U.S. Defense Secretary Robert Gates recently described the situation this way at a Senate hearing.

"We face, in essence, four different wars -- the war of Shia on Shia, principally in the south; sectarian conflict, principally in Baghdad and the environs of Baghdad; third a Baathist insurgency; and fourth, al-Qaida," he said.

A newly released Pentagon report uses the words "civil war" to describe some aspects of the Iraq situation. The report says there were record levels of violence in the last quarter of 2006, with weekly attacks rising to more than 1,000 during the period. It said nearly 100 Iraqi civilians were killed or wounded a day.

To reduce this violence, President Bush announced in January the deployment of more than 20,000 additional U.S. troops to Iraq. He said their mission is to help Iraqi security forces stop the violence, primarily in Baghdad, and disarm the militias.

For his part, Iraqi Prime Minister Nouri al-Maliki vowed to take a number of political steps to achieve reconciliation and curb the Shi'ite militias, including the one led by radical Shi'ite cleric Moqtada al-Sadr.

In early March, President Bush expressed confidence the new strategy is working.

"This strategy is going to take time. And we can expect al-Qaida and other extremists to try to derail the strategy by launching spectacular attacks," said Mr. Bush. "Yet even at this early hour, there are some encouraging signs."

Among those encouraging signs, he said, are the deployment of additional Iraqi army brigades to the capital and a sizable increase in security checkpoints in the city.

Middle East expert James Phillips of the Heritage Foundation says the so-called "troop surge" may help buy time for the Iraqi government.

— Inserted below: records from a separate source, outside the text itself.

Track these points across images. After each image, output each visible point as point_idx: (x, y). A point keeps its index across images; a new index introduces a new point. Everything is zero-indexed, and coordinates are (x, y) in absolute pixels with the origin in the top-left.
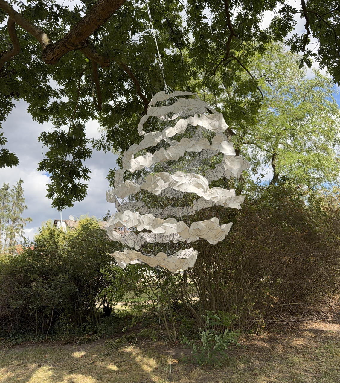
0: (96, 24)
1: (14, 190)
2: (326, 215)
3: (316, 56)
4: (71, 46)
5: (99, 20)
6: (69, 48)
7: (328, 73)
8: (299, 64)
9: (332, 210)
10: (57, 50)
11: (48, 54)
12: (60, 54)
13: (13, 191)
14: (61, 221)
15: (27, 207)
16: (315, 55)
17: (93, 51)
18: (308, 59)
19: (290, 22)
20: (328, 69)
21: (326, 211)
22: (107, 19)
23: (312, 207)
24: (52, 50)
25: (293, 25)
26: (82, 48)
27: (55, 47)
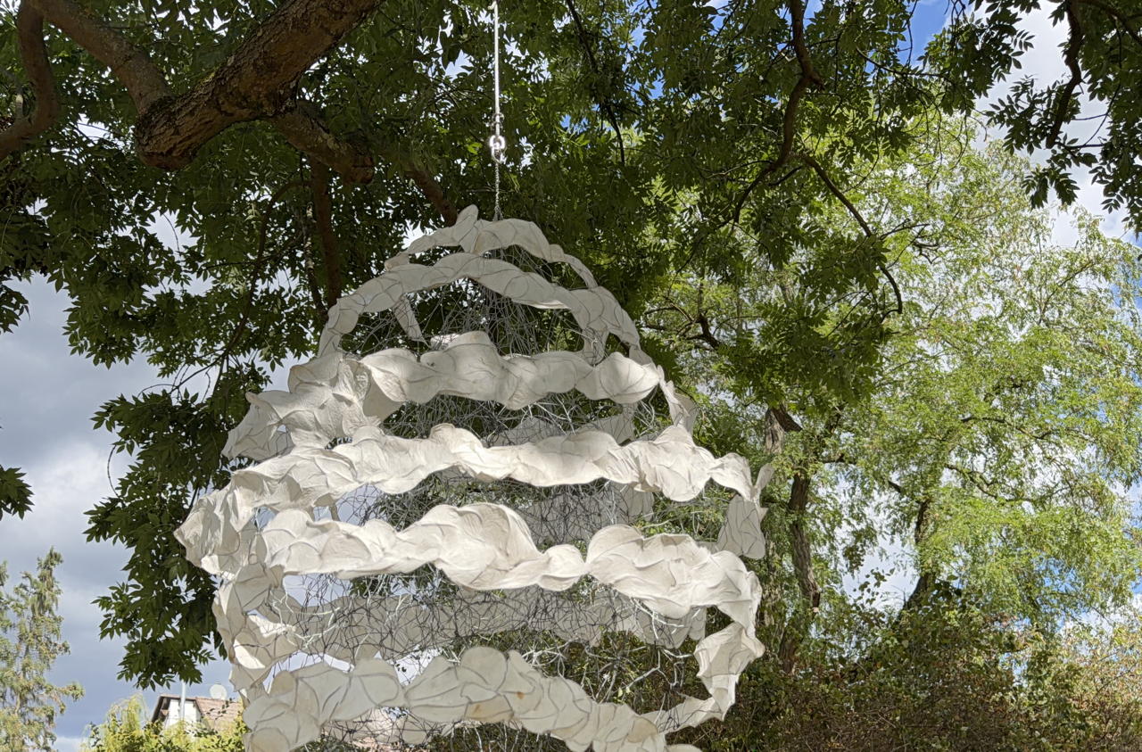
0: (327, 31)
1: (25, 588)
2: (1087, 725)
3: (1094, 166)
4: (239, 105)
5: (341, 14)
6: (232, 115)
7: (1130, 225)
8: (1032, 192)
9: (1109, 711)
10: (187, 119)
11: (156, 131)
12: (196, 134)
13: (25, 592)
14: (183, 699)
15: (66, 649)
16: (1089, 159)
17: (316, 125)
18: (1065, 175)
19: (1007, 40)
20: (1132, 212)
21: (1088, 714)
22: (366, 11)
23: (1041, 698)
24: (169, 120)
25: (1017, 49)
26: (277, 113)
27: (180, 110)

"Even a temporary improvement in security and diminishment of sectarian violence is important because it buys time for the Iraqi government to get its act together, to reach out to Sunnis, to try to undermine the insurgency and try to build its own authority within the various power vacuums inside Iraq," Phillips said.

But bombings and other attacks continue. More than 150 people were killed in early March in attacks against Shi'ite pilgrims traveling to Karbala, south of Baghdad for religious observances. The violence leads observers, such as Michael O'Hanlon of the Brookings Institution, to worry the surge may not work and that another strategy may have to be devised.

"Four years into this war, and one year into the civil war, I think it is fairly hard to be real optimistic. I tend to think it [the surge] is the right thing to try for a few months because it does follow most of the logic of what we've been believing should be the right approach for a long time but we have to expect it might not work. Therefore the proper strategy is to do this temporarily while preparing Plan B," O'Hanlon said.

"Plan B in my mind would be some kind of soft partition of Iraq," he explained, "where you help people re-locate if necessary so they'll be in regions where they will be safer. You agree to share the oil, have a small federal government but the regions primarily govern themselves. So you have Sunnis primarily governing and policing Sunni Arabs, similarly for Kurds and Shia."

Some reports indicate life is returning to normal in parts of Baghdad following the initial increase of U.S. and Iraqi security forces. But with more than 3,100 U.S. troops killed in Iraq so far, opinion polls show most Americans believe the war was a mistake and want U.S. troops brought home in the next 12 months. The Democratically controlled Congress is trying to find ways to force President Bush to begin an early withdrawal - a move Mr. Bush is resisting, warning it would lead to disaster.